For this project’s scenario, the part above Rust Collector simulates deployment on a satellite, and the part below is ground-based. When the satellite cannot maintain 24-hour communication, a mechanism to quickly persist telemetry data to disk (WAL, described below) is needed, and then read and send when communication windows open.

WAL Persistent Storage

Inspired by database fast-write techniques, i.e., Write-Ahead Logging, data is appended sequentially to the end of a file, avoiding the need to load the entire file into memory for modification.

When OtlpHttpExporter receives a telemetry batch, it calls WalWriter to append the batch to the end of a persistent file. Inside the Rust Collector container, you can see persistent files for the three telemetry data types.

To support resumable transmission, a .state file records the current send progress. Based on this file, two important functions are implemented:

  • File Compaction: When a communication window ends, already-sent content is deleted according to the progress in .state, compressing the persistent storage.
  • Resumable Transmission: When the next window opens, sending can resume from where it stopped.

Exporter

For quick verification, the mid-term version didn’t include BatchProcessor or MemoryLimiter. Data from upstream was sent directly to the observability backend.

I implemented three Exporters:

  • DebugExporter
  • OtlpGrpcExporter
  • OtlpHttpExporter

DebugExporter prints telemetry data to the terminal for debugging.

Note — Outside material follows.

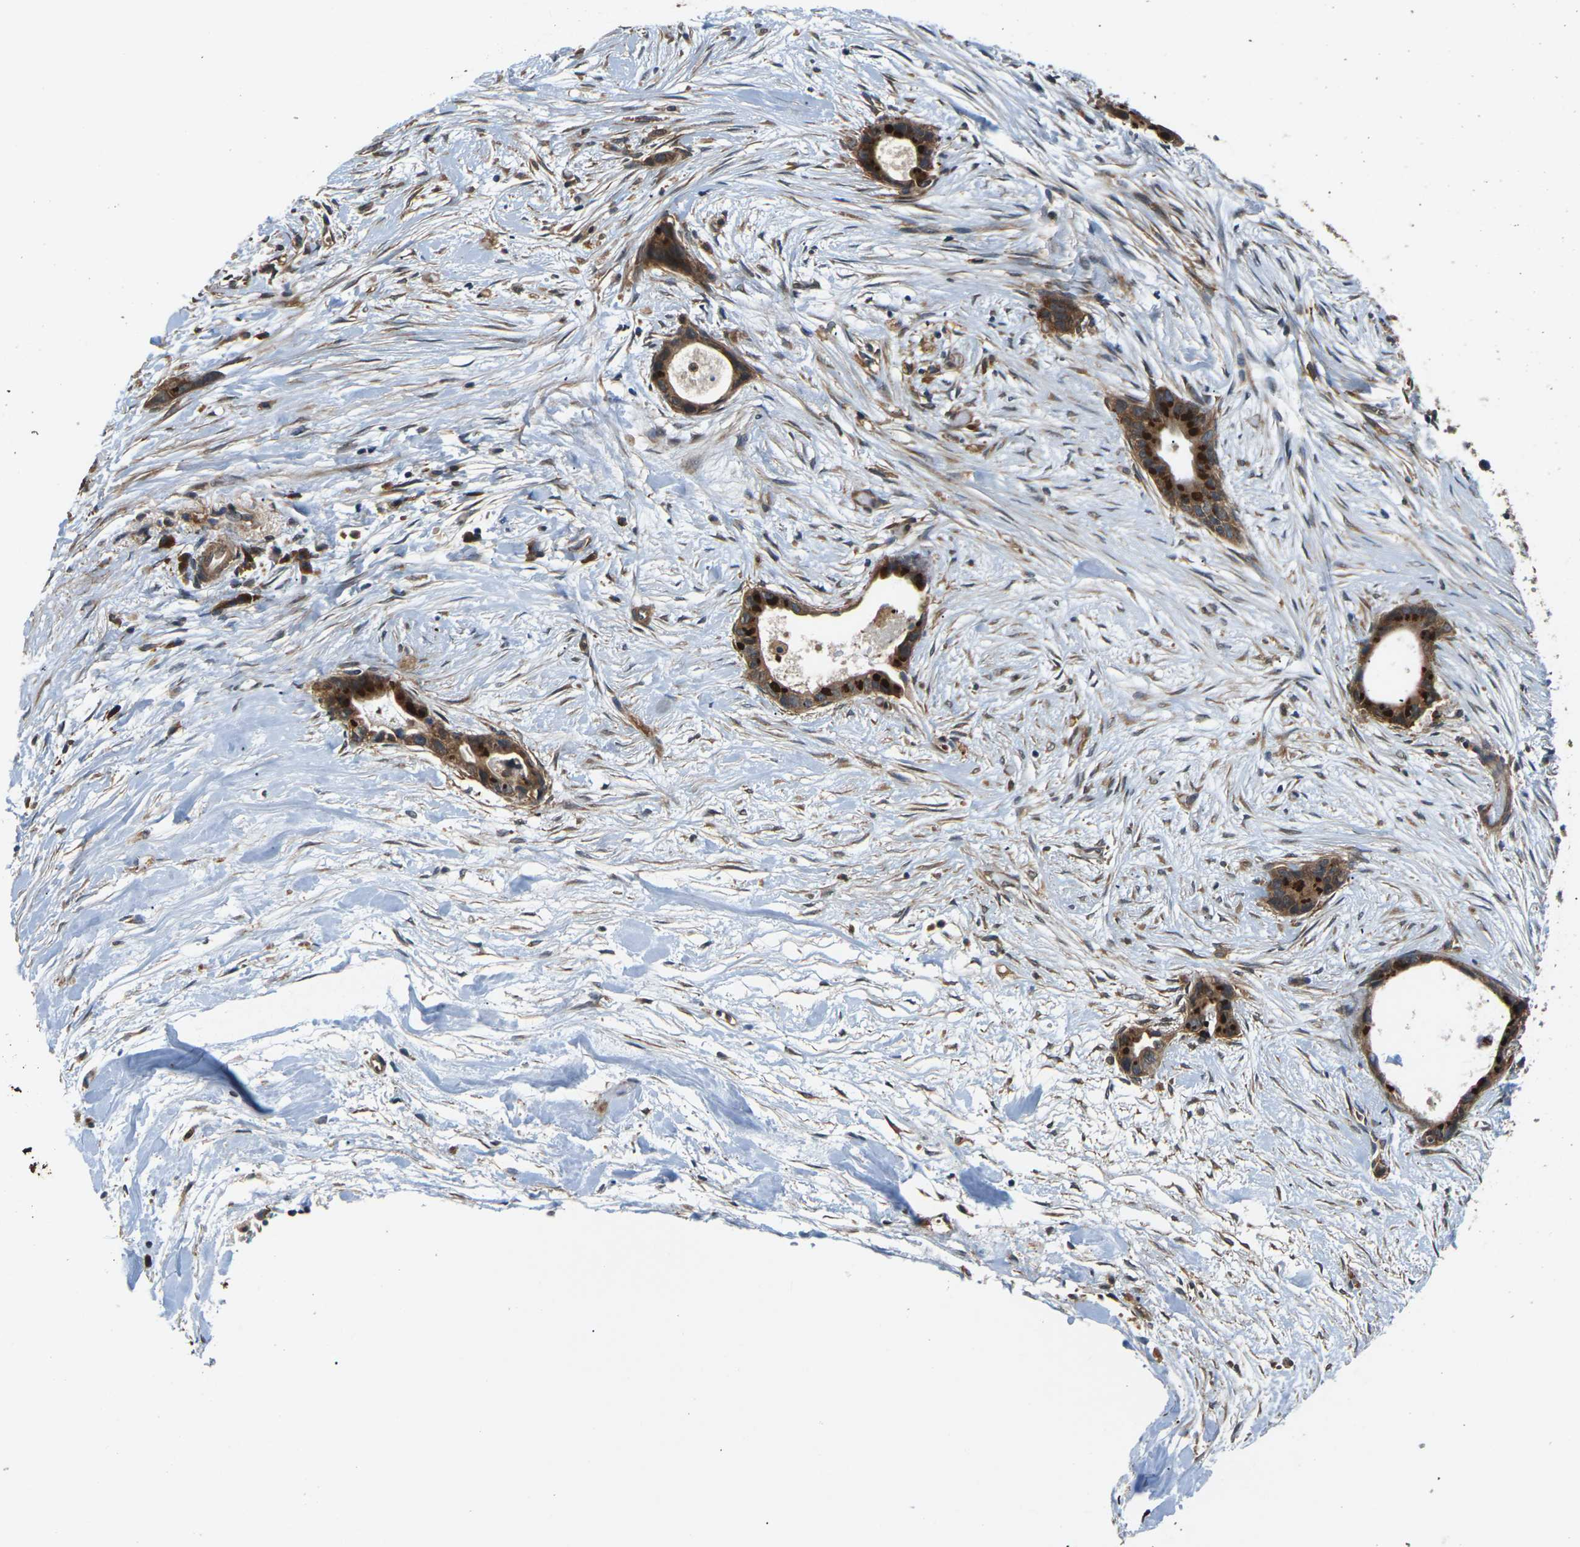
{"staining": {"intensity": "strong", "quantity": ">75%", "location": "cytoplasmic/membranous"}, "tissue": "liver cancer", "cell_type": "Tumor cells", "image_type": "cancer", "snomed": [{"axis": "morphology", "description": "Cholangiocarcinoma"}, {"axis": "topography", "description": "Liver"}], "caption": "Liver cancer was stained to show a protein in brown. There is high levels of strong cytoplasmic/membranous expression in about >75% of tumor cells. The staining is performed using DAB brown chromogen to label protein expression. The nuclei are counter-stained blue using hematoxylin.", "gene": "NRAS", "patient": {"sex": "female", "age": 55}}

As described in the pdata section, since services are already defined, the gRPC-based OtlpExporter can be quickly implemented by directly calling the generated TraceServiceClient.

rust
#[tonic::async_trait]
impl ConsumeTraces for OtlpGrpcExporter {
    /// Export traces to the gRPC endpoint
    async fn consume(&self, data: ExportTraceServiceRequest) {
        let mut client = TraceServiceClient::new(self.channel.clone());
        let _ = client.export(data).await;
    }
}

The HTTP-based OtlpHttpExporter uses tokio to launch two async tasks: sender and reader, while maintaining an in-memory queue. The reader task reads data from disk via WAL methods into the queue; the sender task reads from the queue and sends data via HTTP POST.

MemoryLimiter

Memory Limiter monitors and limits memory usage by periodically checking process memory usage and growth rate to prevent OOM. When the limit is exceeded, it refuses to place new data into the data pipeline, protecting system stability.

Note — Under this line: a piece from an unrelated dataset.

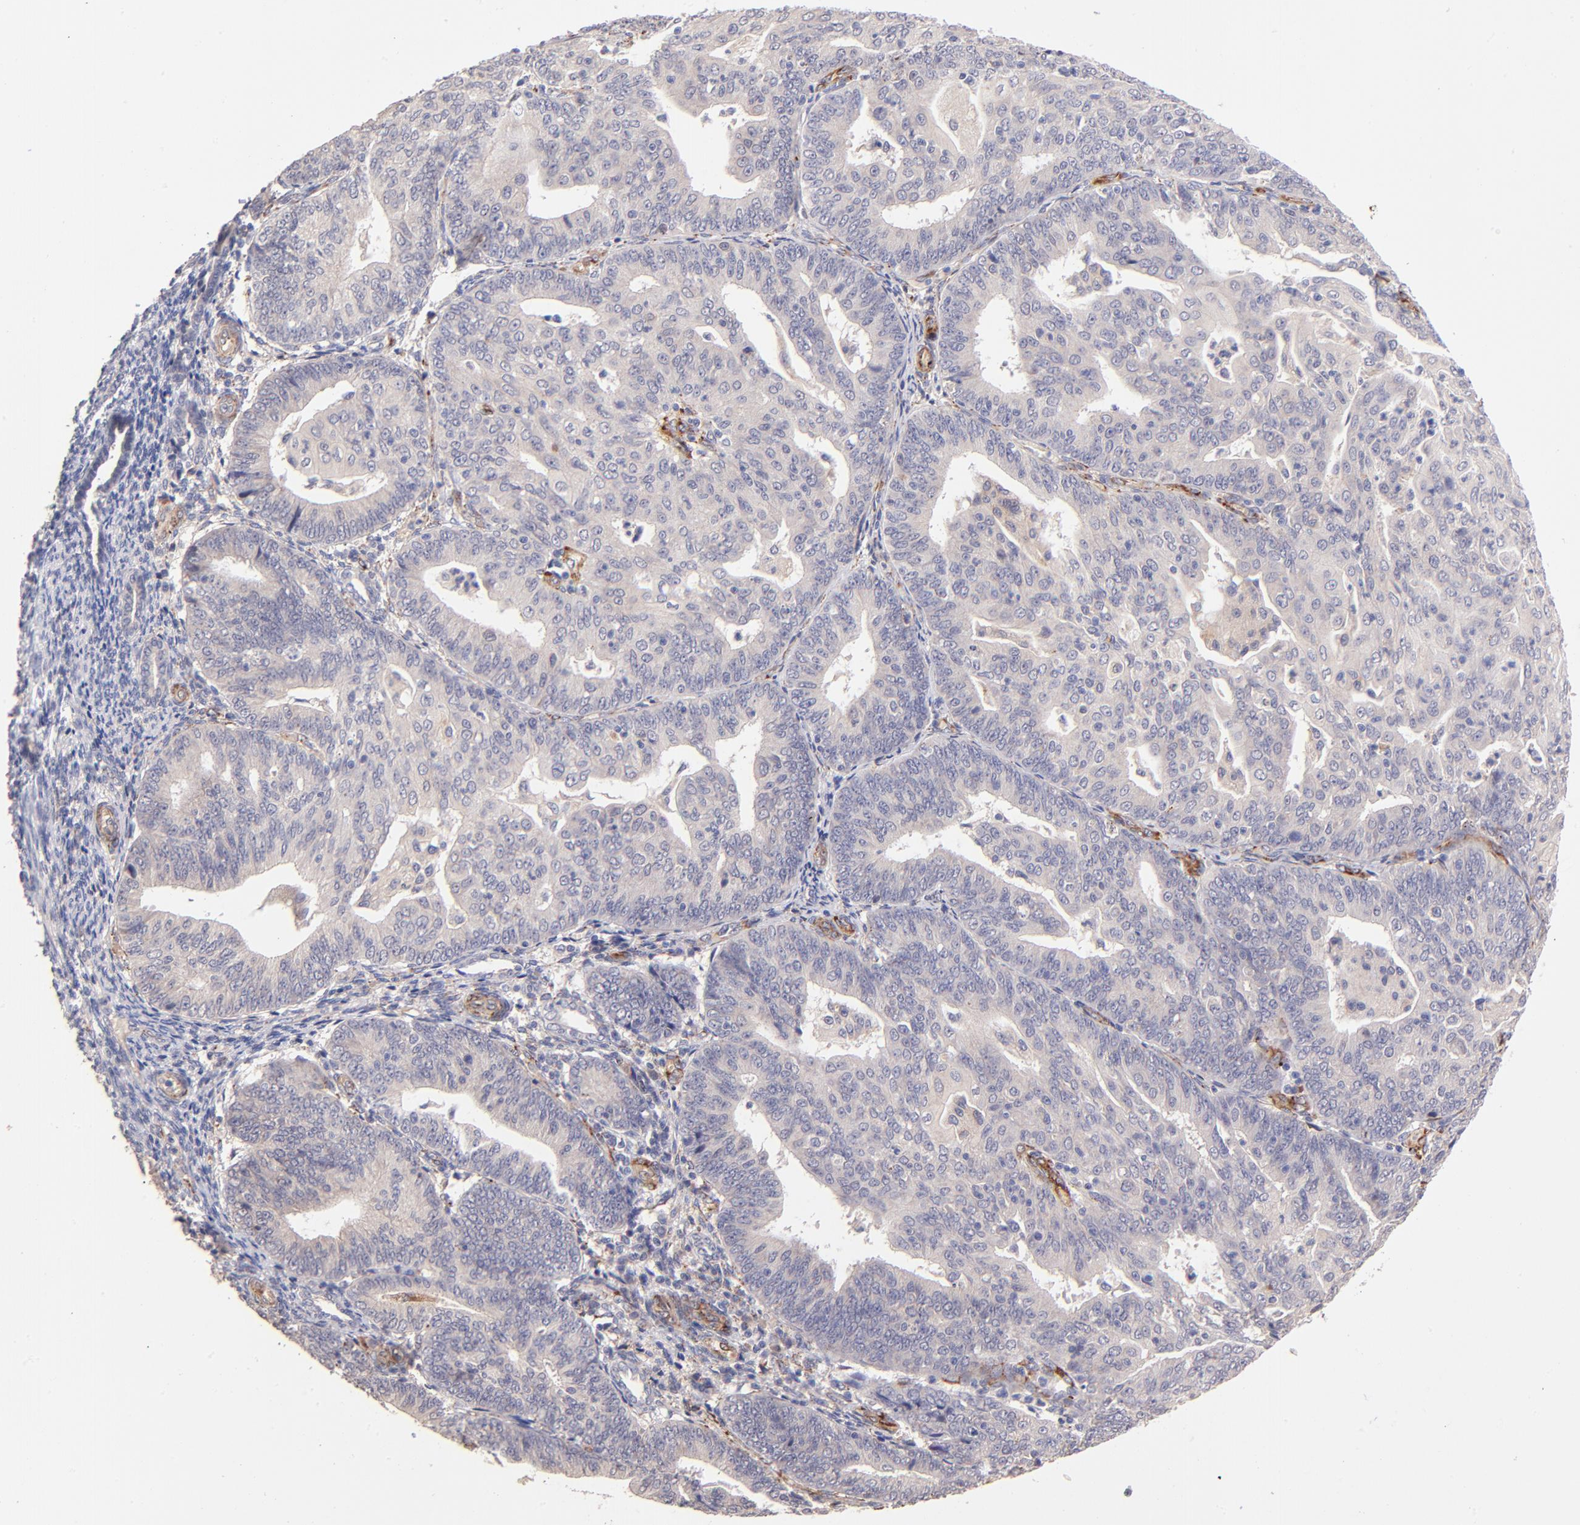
{"staining": {"intensity": "negative", "quantity": "none", "location": "none"}, "tissue": "endometrial cancer", "cell_type": "Tumor cells", "image_type": "cancer", "snomed": [{"axis": "morphology", "description": "Adenocarcinoma, NOS"}, {"axis": "topography", "description": "Endometrium"}], "caption": "This is an immunohistochemistry image of human endometrial cancer. There is no positivity in tumor cells.", "gene": "SPARC", "patient": {"sex": "female", "age": 56}}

It uses a Tokio task to periodically monitor memory usage. Supports two check modes: memory usage limit and memory usage growth rate limit. Uses an atomic variable to record the over-limit status.

BatchProcessor

Batch Processor implements batch aggregation of telemetry data, combining small batches into larger ones via buffer and timer mechanisms to improve transmission efficiency. Separate BatchProcessors for traces, metrics, and logs, using TokioMutex to protect batch state. Supports two conditions for triggering the downstream consume method: telemetry count and timeout.

Conclusion

Where there’s a will, there’s a way.

Whether it was the pre-AI coding era — using old-school methods like reading and debugging to understand project structure and gradually achieve goals — or the Vibe Coding era — iterating with AI to refine implementations — it all points to one thing: keep moving towards the goal, adjust in time, and you will eventually arrive.

I think of a fate argument: some things just have to be done by someone. At this moment, you step up and do it. In the pre-AI era, code didn’t appear out of thin air — it took more effort. In the AI era, the certainty of completing a task seems higher. If it’s your task, as long as you work hard and use the right methods, AI will lend a hand.